Essas atividades, pela velocidade e pelo volume de transações, são terreno fértil para empresas conhecidas como “casca de ovo”: no papel, parecem regulares, mas na prática não possuem patrimônio ou estrutura operacional real.
Direitos e deveres do devedor contumaz na nova lei
Além de definir sanções, o Código de Defesa do Contribuinte lista direitos básicos, que também se aplicam em casos de contumácia:
- direito a atendimento com respeito e linguagem clara;
- acesso a processos administrativos e prazos razoáveis de decisão;
- sigilo das informações do contribuinte;
- possibilidade de recorrer de decisões contrárias.

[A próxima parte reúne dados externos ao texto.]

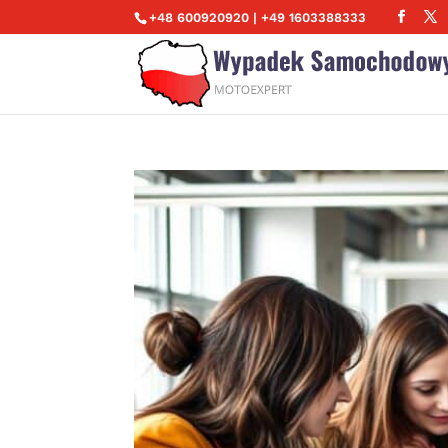
+48 600920920 | +49 1603388333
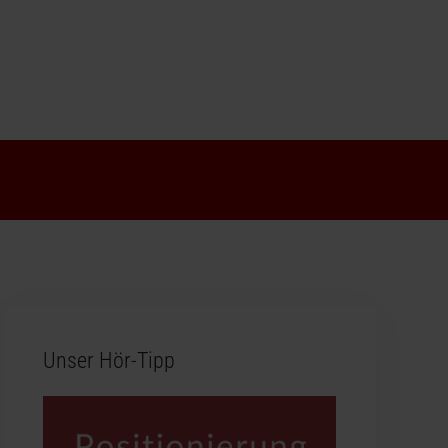
Unser Hör-Tipp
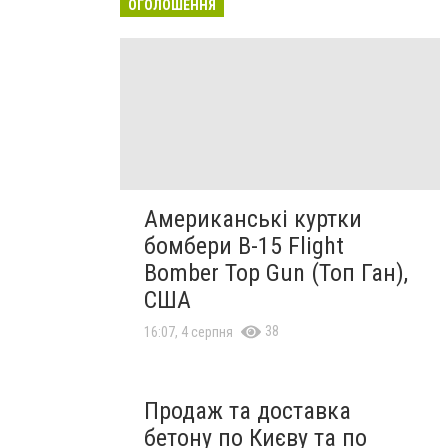
ОГОЛОШЕННЯ
Американські куртки
бомбери B-15 Flight
Bomber Top Gun (Топ Ган),
США
38
16:07, 4 серпня
Продаж та доставка
бетону по Києву та по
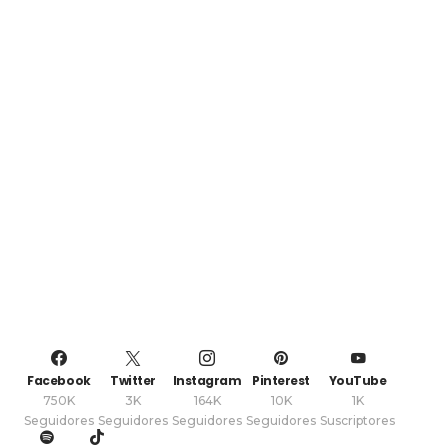
Facebook
Twitter
Instagram
Pinterest
YouTube
750K
3K
164K
10K
1K
Seguidores
Seguidores
Seguidores
Seguidores
Suscriptores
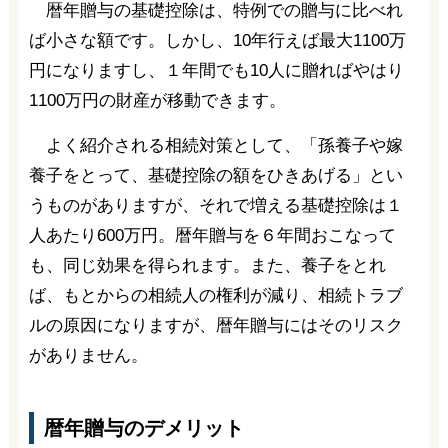
暦年贈与の基礎控除は、特例での贈与に比べれ
ば小さな額です。しかし、10年行えば最大1100万
円になりますし、１年間でも10人に贈ればやはり
1100万円の財産が移動できます。
よく紹介される相続対策として、「孫養子や嫁
養子をとって、基礎控除の額をひきあげる」とい
うものがありますが、それで増える基礎控除は１
人あたり600万円。暦年贈与を６年間おこなって
も、同じ効果を得られます。また、養子をとれ
ば、もとからの相続人の権利が減り、相続トラブ
ルの原因になりますが、暦年贈与にはそのリスク
がありません。
暦年贈与のデメリット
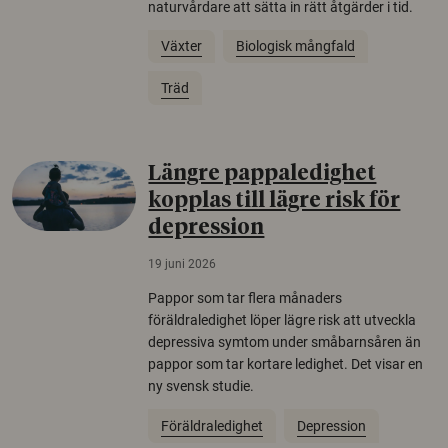
naturvårdare att sätta in rätt åtgärder i tid.
Växter
Biologisk mångfald
Träd
Längre pappaledighet
kopplas till lägre risk för
depression
19 juni 2026
Pappor som tar flera månaders
föräldraledighet löper lägre risk att utveckla
depressiva symtom under småbarnsåren än
pappor som tar kortare ledighet. Det visar en
ny svensk studie.
Föräldraledighet
Depression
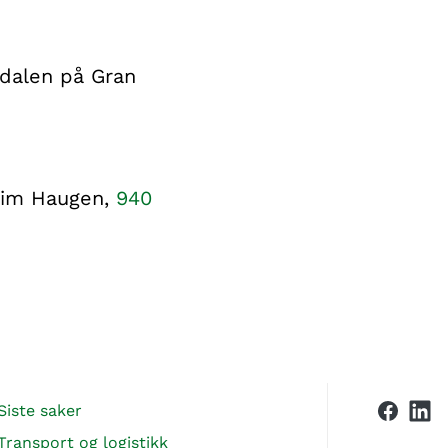
odalen på Gran
chim Haugen,
940
Siste saker
Transport og logistikk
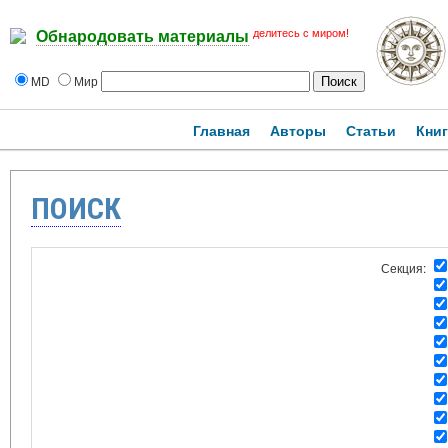
делитесь с миром!
Обнародовать материалы
MD
Мир
Главная
Авторы
Статьи
Кни
ПОИСК
Секция:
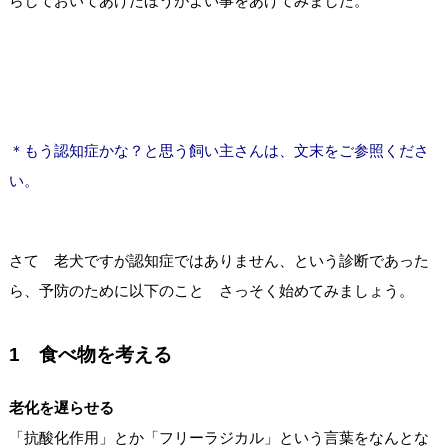
らしておいてあげたほうがよい事をあげてみました。
＊もう認知症かな？と思う飼い主さんは、文末をご参照くださ
い。
さて 老犬ですが認知症ではありません、という診断であった
ら、予防のために以下のこと さっそく始めてみましょう。
1 食べ物を考える
老化を遅らせる
「抗酸化作用」とか「フリーラジカル」という言葉をなんとな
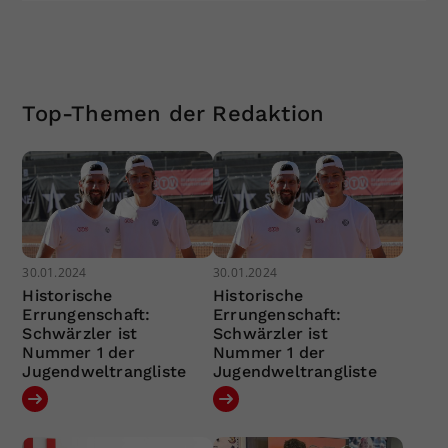
Top-Themen der Redaktion
30.01.2024
30.01.2024
Historische
Historische
Errungenschaft:
Errungenschaft:
Schwärzler ist
Schwärzler ist
Nummer 1 der
Nummer 1 der
Jugendweltrangliste
Jugendweltrangliste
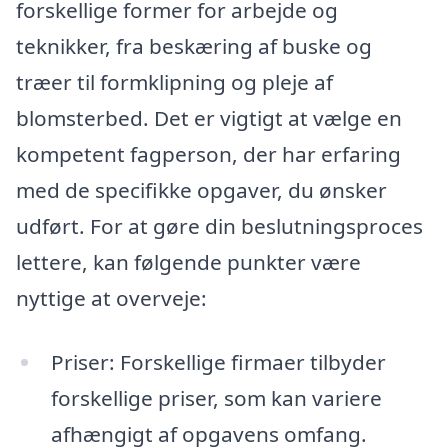
forskellige former for arbejde og
teknikker, fra beskæring af buske og
træer til formklipning og pleje af
blomsterbed. Det er vigtigt at vælge en
kompetent fagperson, der har erfaring
med de specifikke opgaver, du ønsker
udført. For at gøre din beslutningsproces
lettere, kan følgende punkter være
nyttige at overveje:
Priser: Forskellige firmaer tilbyder
forskellige priser, som kan variere
afhængigt af opgavens omfang.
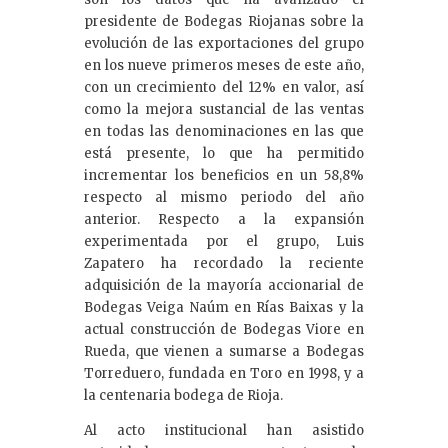
presidente de Bodegas Riojanas sobre la
evolución de las exportaciones del grupo
en los nueve primeros meses de este año,
con un crecimiento del 12% en valor, así
como la mejora sustancial de las ventas
en todas las denominaciones en las que
está presente, lo que ha permitido
incrementar los beneficios en un 58,8%
respecto al mismo periodo del año
anterior. Respecto a la expansión
experimentada por el grupo, Luis
Zapatero ha recordado la reciente
adquisición de la mayoría accionarial de
Bodegas Veiga Naúm en Rías Baixas y la
actual construcción de Bodegas Viore en
Rueda, que vienen a sumarse a Bodegas
Torreduero, fundada en Toro en 1998, y a
la centenaria bodega de Rioja.
Al acto institucional han asistido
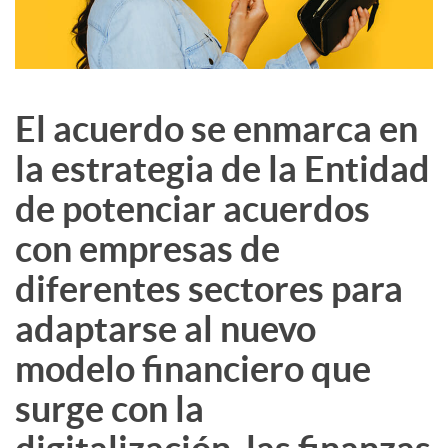
El acuerdo se enmarca en
la estrategia de la Entidad
de potenciar acuerdos
con empresas de
diferentes sectores para
adaptarse al nuevo
modelo financiero que
surge con la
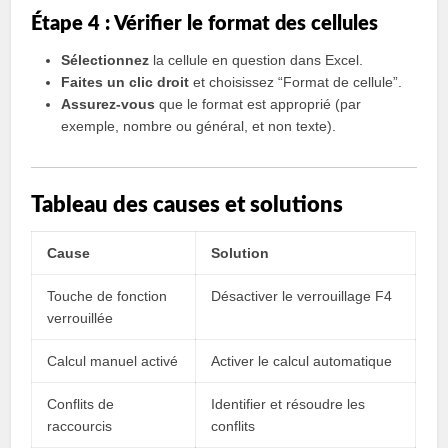
Étape 4 : Vérifier le format des cellules
Sélectionnez
la cellule en question dans Excel.
Faites un clic droit
et choisissez “Format de cellule”.
Assurez-vous
que le format est approprié (par
exemple, nombre ou général, et non texte).
Tableau des causes et solutions
Cause
Solution
Touche de fonction
Désactiver le verrouillage F4
verrouillée
Calcul manuel activé
Activer le calcul automatique
Conflits de
Identifier et résoudre les
raccourcis
conflits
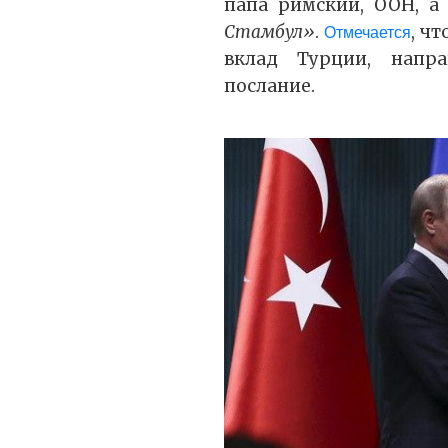
папа римский, ООН, а 
Стамбул»
.
, ч
Отмечается
вклад Турции, напра
послание.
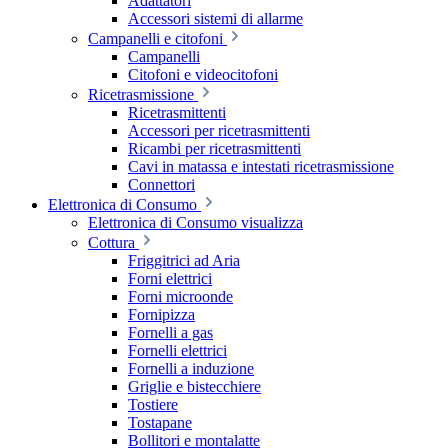
Adattatori
Accessori sistemi di allarme
Campanelli e citofoni
Campanelli
Citofoni e videocitofoni
Ricetrasmissione
Ricetrasmittenti
Accessori per ricetrasmittenti
Ricambi per ricetrasmittenti
Cavi in matassa e intestati ricetrasmissione
Connettori
Elettronica di Consumo
Elettronica di Consumo visualizza
Cottura
Friggitrici ad Aria
Forni elettrici
Forni microonde
Fornipizza
Fornelli a gas
Fornelli elettrici
Fornelli a induzione
Griglie e bistecchiere
Tostiere
Tostapane
Bollitori e montalatte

Em contrapartida, o contribuinte — inclusive o devedor contumaz — deverá cumprir suas obrigações tributárias, declarar operações relevantes, guardar documentos fiscais e acatar decisões judiciais e administrativas.
Programas de conformidade e incentivo ao bom pagador
O texto aprovado não foca apenas em punição. Foram criados programas de conformidade, como o Confia e o Sintonia, que beneficiam empresas regulares com vantagens como:
- bônus de adimplência de até R$ 1 milhão na CSLL;
- prioridade na análise de processos administrativos;
- flexibilização de garantias em execuções fiscais;
- canais simplificados de atendimento com a Receita Federal.
A ideia é reforçar a lógica de que cumprir a lei pode ser mais vantajoso do que tentar burlar o sistema.
Devedor contumaz: lei terá impacto real ou será decorativa?
A grande questão é se o texto aprovado terá efetividade. Há avanços importantes:
- Critérios claros de identificação.
- Punições econômicas diretas, que atingem benefícios, contratos e acesso a crédito.
- Prazo de defesa de 30 dias, com rito simplificado para evitar recursos intermináveis.
Por outro lado, existem obstáculos:
- Judicialização: advogados podem alegar “sanção política” e contestar restrições como o veto à recuperação judicial.
- Estratégias empresariais: grupos sofisticados podem dispersar ativos para escapar dos limites de patrimônio.
- Integração de dados: sem cruzamento eficiente entre Receita, ANP, Bacen e fiscos estaduais, o devedor contumaz pode simplesmente migrar para outro CNPJ.
Diagnóstico final
O projeto aprovado no Senado é fruto de anos de debate, mas ganhou fôlego após escândalos que associaram evasão fiscal a esquemas criminosos. A rapidez da votação reflete a urgência em coibir práticas que corroem a concorrência e fragilizam setores estratégicos da economia.
Se for bem executada, a lei pode reduzir a concorrência desleal, aumentar a segurança jurídica e valorizar empresas que cumprem suas obrigações. Caso contrário, o devedor contumaz continuará operando à margem, e o texto corre o risco de se tornar apenas mais uma promessa de endurecimento sem aplicação prática.